Performance of Matrix Multiplication

Sep 19, 2016


I have been busy with the Xilinx PYNQ project so I was not able to update my personal website. One side product from this project was some performance evaluation on various platforms with various languages and libraries. For example, I have been studying the performance of matrix multiplication. Now I just want to show some basic numbers based on my evaluation.


The basic setup is that we have 2 matrices, each having 128*128 elements. The elements are generated randomly, so a total number of 10 iterations are performed to get the average execution time of a single iteration. The functions or APIs are made identical to make fair comparisons.


The following table shows the performance results. In this table, Python codes can be naive object-based implementation, or based on existing libraries such as numpy, or even bound to C program. On Zybo, some of the C programs are based on SDSoC projects. The PL in this table means Programmable Logic is used to accelerate the computation, which is expected to give us high performance.

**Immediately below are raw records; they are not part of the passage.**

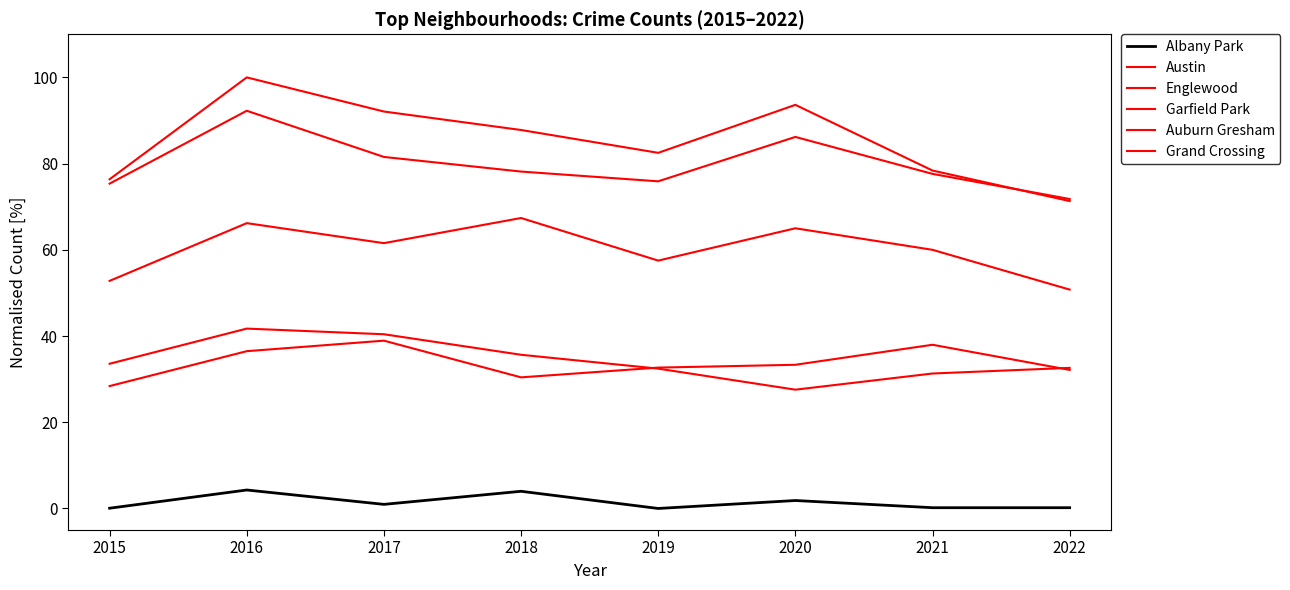

Is it true that Garfield Park equals 60.0 at 2021?

True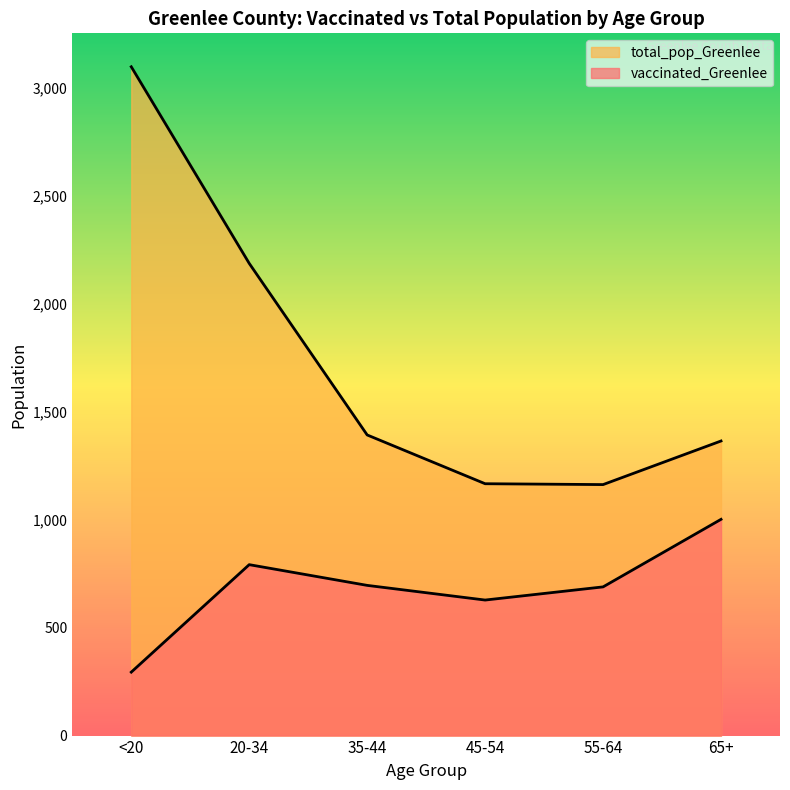

Does the chart display data point markers on the line(s)?

No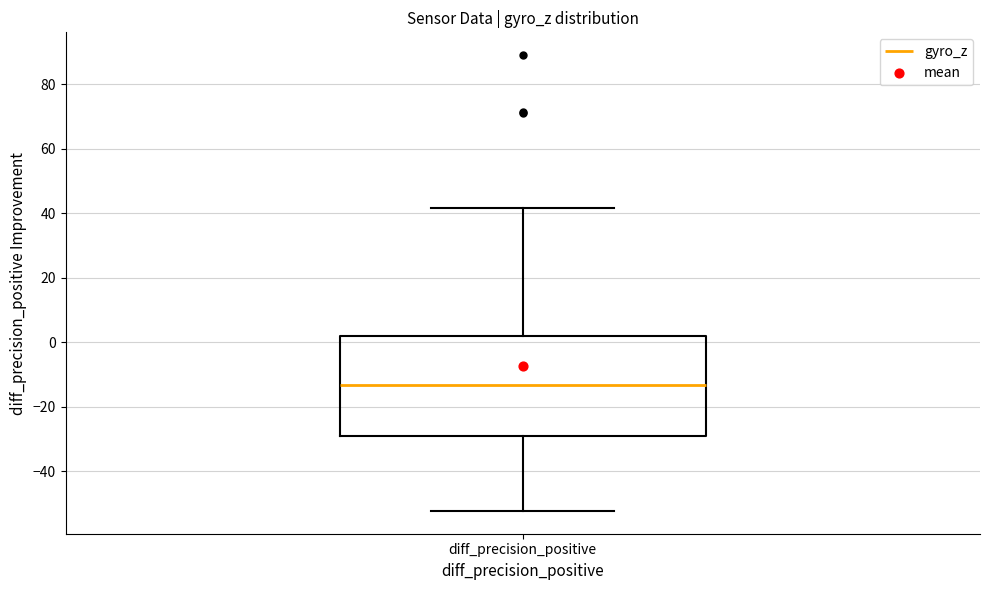

Transcribe this box plot: give where the median line is, the range the box spans, and where the two whiskers end, as read against the y-axis. The values are not printed on the chart, so give them approximately, as read against the axis.

median -14, box -30 to 2, whiskers -52 to 42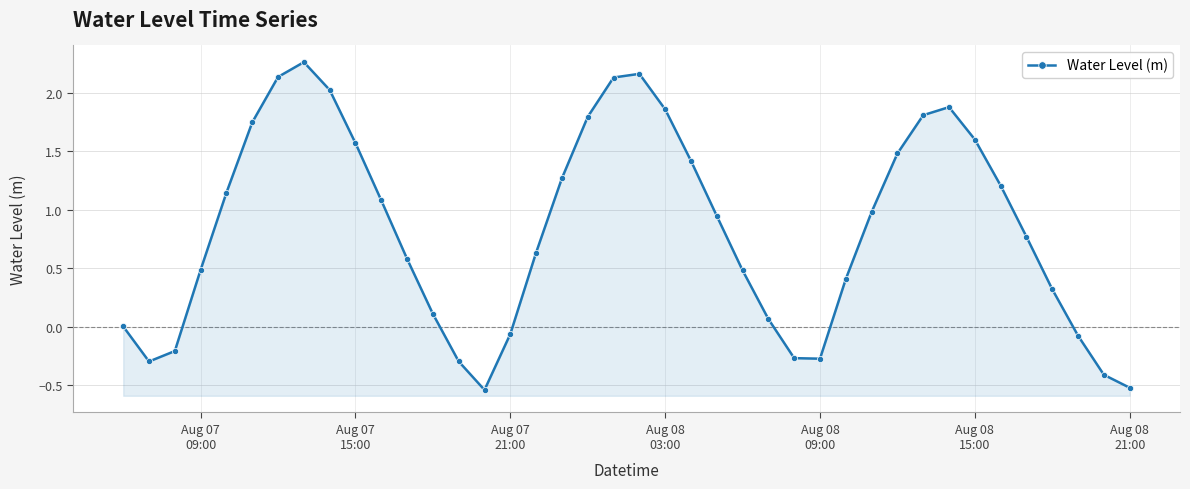

What is the difference between the maximum and second lowest values?

2.8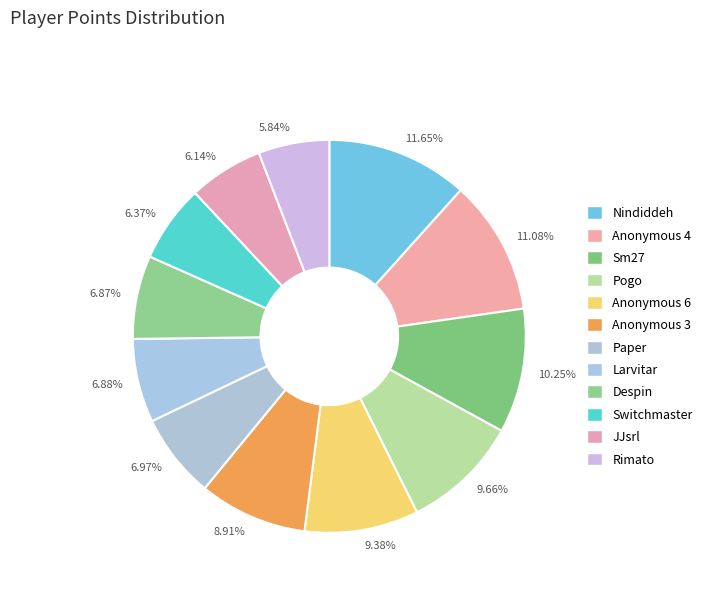

Is 10.25% the majority of the pie?

No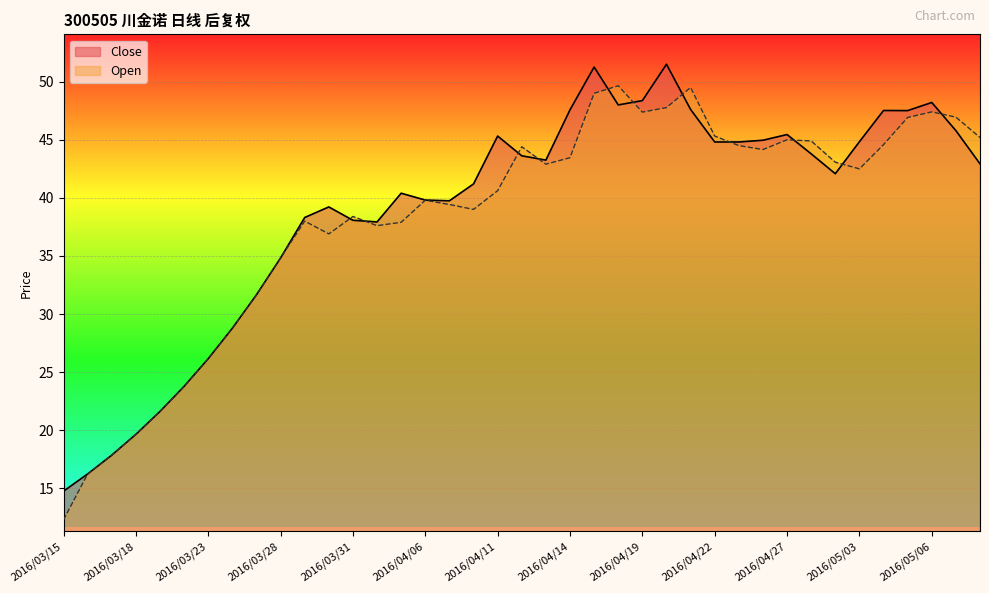

List the series in order of their peak value, highest first.

Close, Open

There are a couple of interesting things to notice in this table:

  1. The naive C or Python code uses 3-loop, which gives the worst performance on all platforms.

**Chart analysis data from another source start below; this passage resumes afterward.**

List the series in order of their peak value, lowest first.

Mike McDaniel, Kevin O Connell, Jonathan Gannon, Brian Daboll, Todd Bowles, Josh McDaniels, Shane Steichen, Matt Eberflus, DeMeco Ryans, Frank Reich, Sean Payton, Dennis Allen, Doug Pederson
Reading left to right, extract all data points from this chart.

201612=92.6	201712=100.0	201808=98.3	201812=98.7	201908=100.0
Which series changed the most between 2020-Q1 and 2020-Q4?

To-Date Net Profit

  2. On the same platform, it is easy to see the overhead OS introduced (Ubuntu > PetaLinux > Bare metal).

  3. Using hardware accelerators is always beneficial. Using the PL accelerated version of Python code, we narrowed down the performance gap between an embedded system and a shared work station (6.34 ms versus 2.01 ms).

I guess matrix multiplication is a very specific application that is very comfortable with hardware acceleration. But at least that gives us an idea of how performance will look like using various approaches.